Slight gains projected for 2023 remodeling market
After several years of double-digit gains, expenditures for improvements and repairs to the owner-occupied housing stock are expected to grow only modestly in 2023, according to the Leading Indicator of…
After several years of double-digit gains, expenditures for improvements and repairs to the owner-occupied housing stock are expected to grow only modestly in 2023, according to the Leading Indicator of Remodeling Activity from the Remodeling Futures Program at the Joint Center for Housing Studies of Harvard University.
The LIRA projects a steep deceleration in annual gains of home renovation and maintenance spending from 16.3 percent at the close of 2022 to just 2.6 percent by year-end 2023.

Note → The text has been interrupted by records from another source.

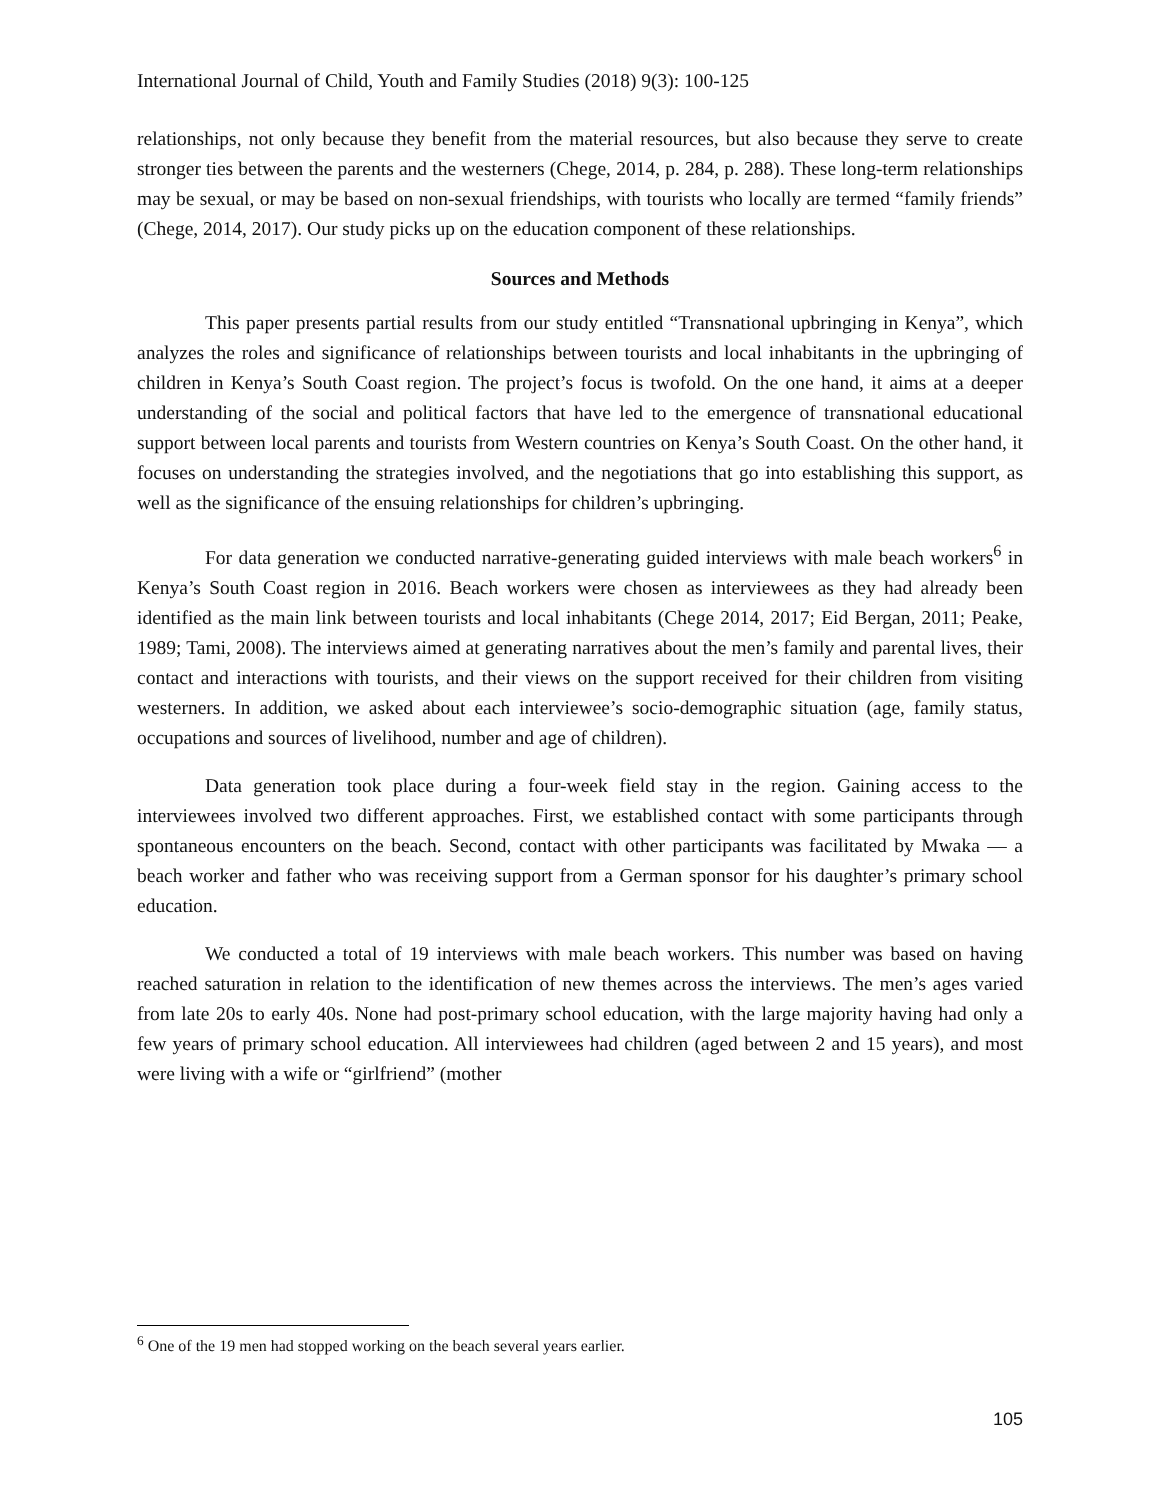International Journal of Child, Youth and Family Studies (2018) 9(3): 100-125
relationships, not only because they benefit from the material resources, but also because they serve to create stronger ties between the parents and the westerners (Chege, 2014, p. 284, p. 288). These long-term relationships may be sexual, or may be based on non-sexual friendships, with tourists who locally are termed “family friends” (Chege, 2014, 2017). Our study picks up on the education component of these relationships.
Sources and Methods
This paper presents partial results from our study entitled “Transnational upbringing in Kenya”, which analyzes the roles and significance of relationships between tourists and local inhabitants in the upbringing of children in Kenya’s South Coast region. The project’s focus is twofold. On the one hand, it aims at a deeper understanding of the social and political factors that have led to the emergence of transnational educational support between local parents and tourists from Western countries on Kenya’s South Coast. On the other hand, it focuses on understanding the strategies involved, and the negotiations that go into establishing this support, as well as the significance of the ensuing relationships for children’s upbringing.
For data generation we conducted narrative-generating guided interviews with male beach workers<sup>6</sup> in Kenya’s South Coast region in 2016. Beach workers were chosen as interviewees as they had already been identified as the main link between tourists and local inhabitants (Chege 2014, 2017; Eid Bergan, 2011; Peake, 1989; Tami, 2008). The interviews aimed at generating narratives about the men’s family and parental lives, their contact and interactions with tourists, and their views on the support received for their children from visiting westerners. In addition, we asked about each interviewee’s socio-demographic situation (age, family status, occupations and sources of livelihood, number and age of children).
Data generation took place during a four-week field stay in the region. Gaining access to the interviewees involved two different approaches. First, we established contact with some participants through spontaneous encounters on the beach. Second, contact with other participants was facilitated by Mwaka — a beach worker and father who was receiving support from a German sponsor for his daughter’s primary school education.
We conducted a total of 19 interviews with male beach workers. This number was based on having reached saturation in relation to the identification of new themes across the interviews. The men’s ages varied from late 20s to early 40s. None had post-primary school education, with the large majority having had only a few years of primary school education. All interviewees had children (aged between 2 and 15 years), and most were living with a wife or “girlfriend” (mother
<sup>6</sup> One of the 19 men had stopped working on the beach several years earlier.
105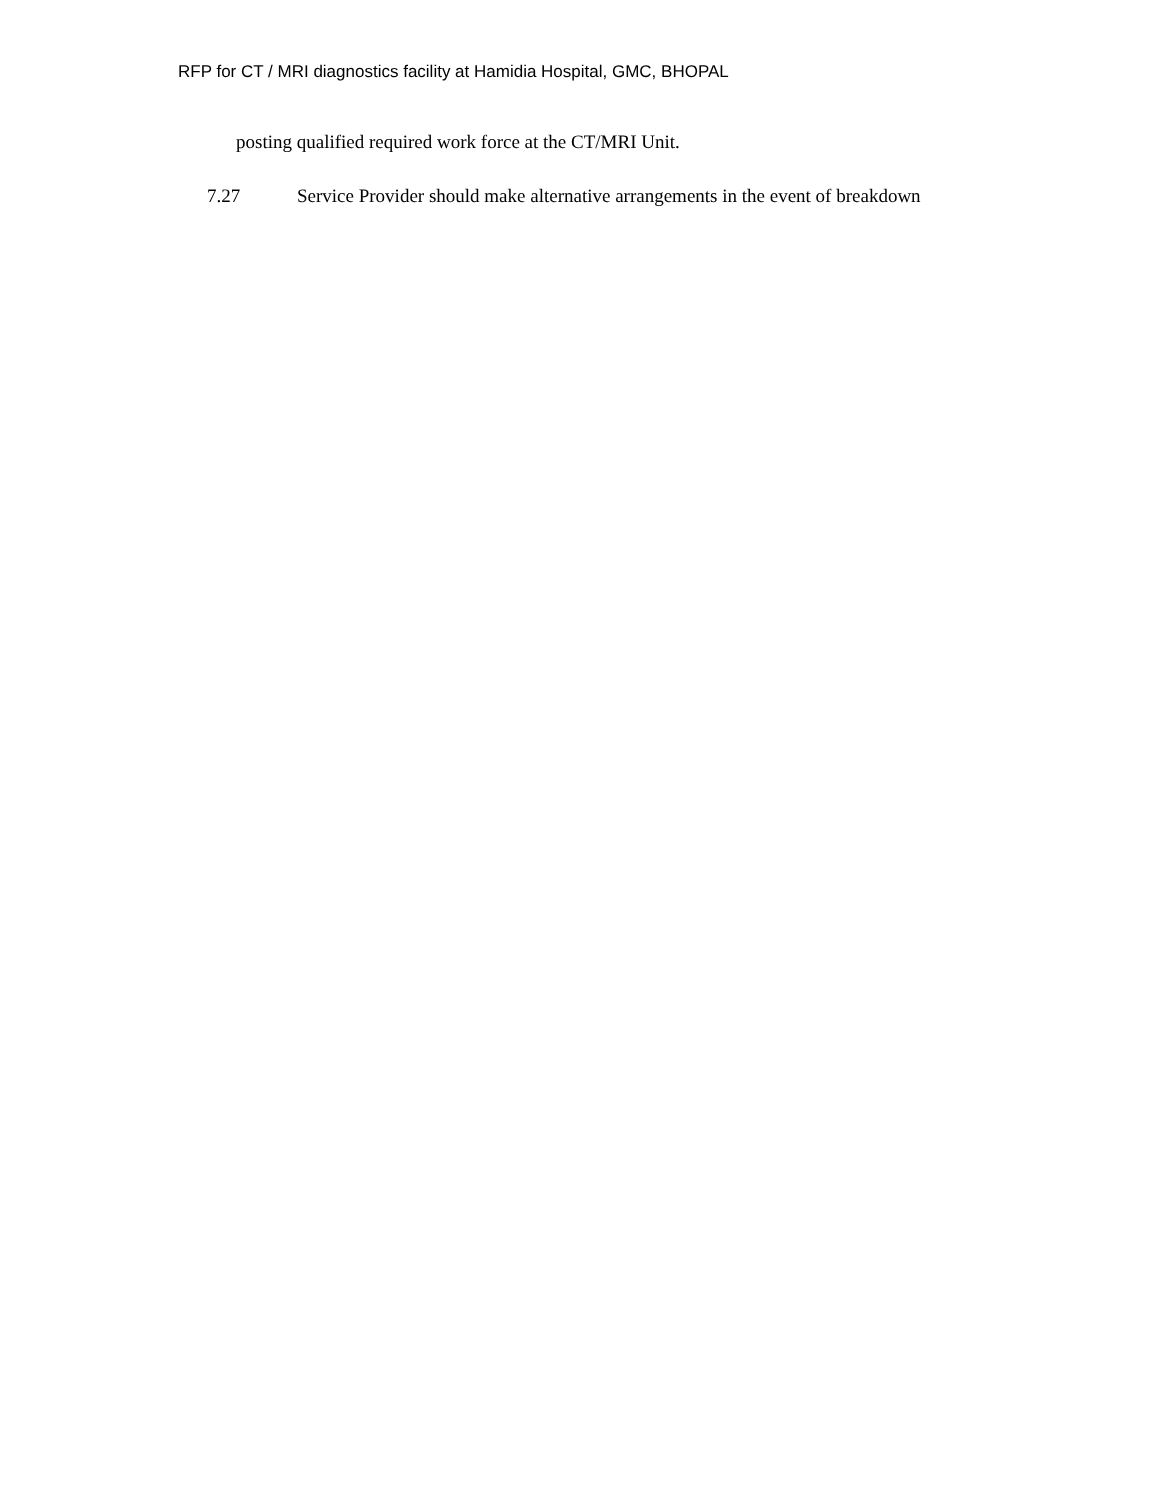RFP for CT / MRI diagnostics facility at Hamidia Hospital, GMC, BHOPAL
posting qualified required work force at the CT/MRI Unit.
7.27 Service Provider should make alternative arrangements in the event of breakdown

“Slowdowns in existing home sales, house price appreciation, and mortgage refinancing activity coupled with growing concerns for a broader economic recession will cool home remodeling activity this year,” Carlos Martín, the program’s project director, said in a statement. “Homeowners are likely to pull back on high-end discretionary projects and instead focus their spending on necessary replacements and smaller projects in the immediate future.”
Yet, the program has raised its projection for the remodeling market size in 2023.
“The massive pandemic-induced changes in housing and lifestyle decisions fueled remodeling and repair spending in 2020 and 2021, growing 23.8 percent over these two years compared with the 12.5 percent originally estimated,” said Abbe Will, the program’s associate project director. “While the pace of expenditures is expected to slow substantially this year, we’ve raised our projection for the remodeling market size in 2023 by about $45 billion, or 10.2 percent, to $485 billion.”